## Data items
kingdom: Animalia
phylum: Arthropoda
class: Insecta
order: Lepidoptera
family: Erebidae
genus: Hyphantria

--

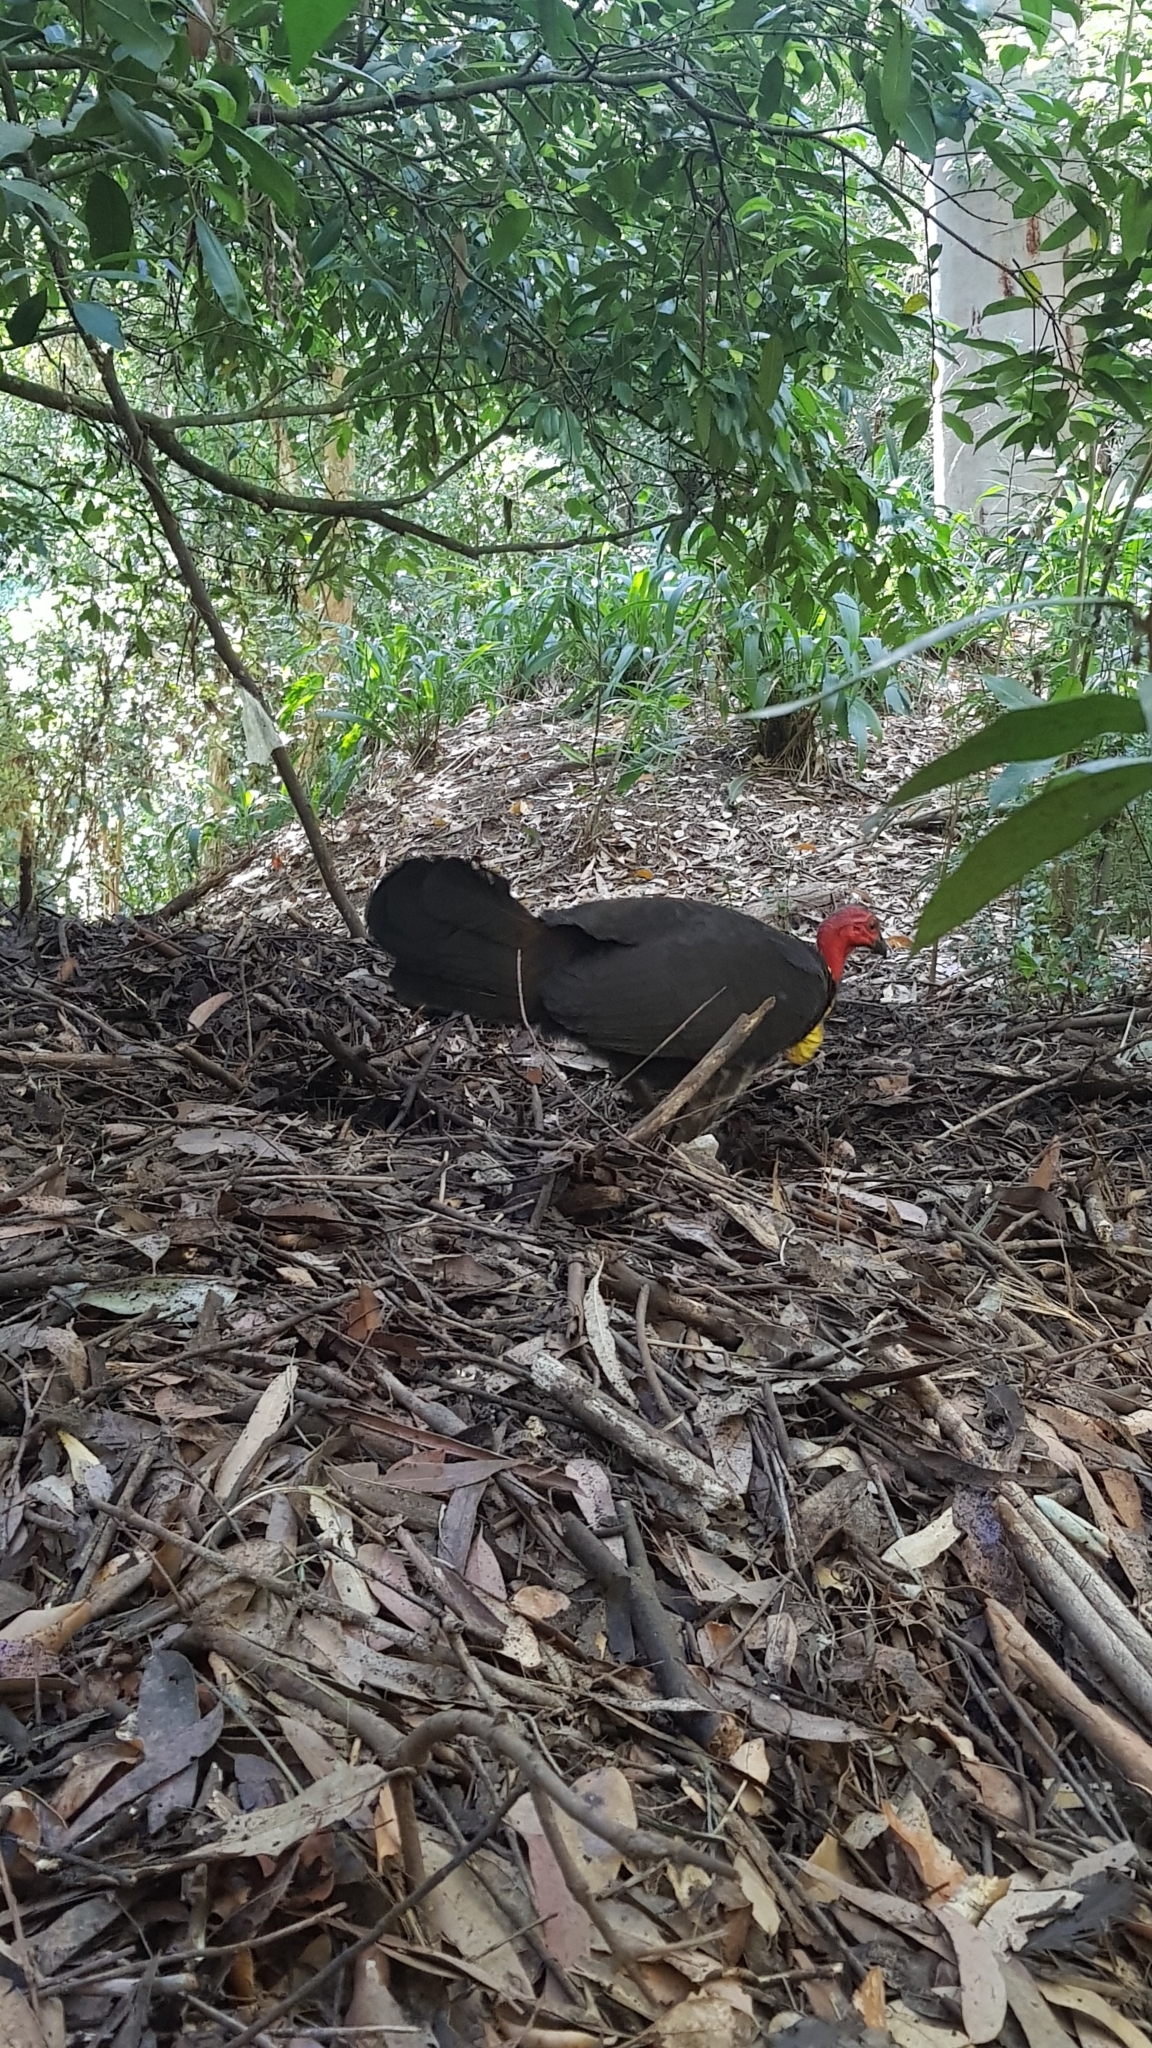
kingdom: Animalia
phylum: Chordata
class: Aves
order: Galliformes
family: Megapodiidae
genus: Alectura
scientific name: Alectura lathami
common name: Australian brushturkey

## Do this
Rewrite the data from the line containing "class: Aves" through the line containing "common name: Australian brushturkey", replacing "common name" with "vernacular name" and leaving everything else unchanged.

## The result
class: Aves
order: Galliformes
family: Megapodiidae
genus: Alectura
scientific name: Alectura lathami
vernacular name: Australian brushturkey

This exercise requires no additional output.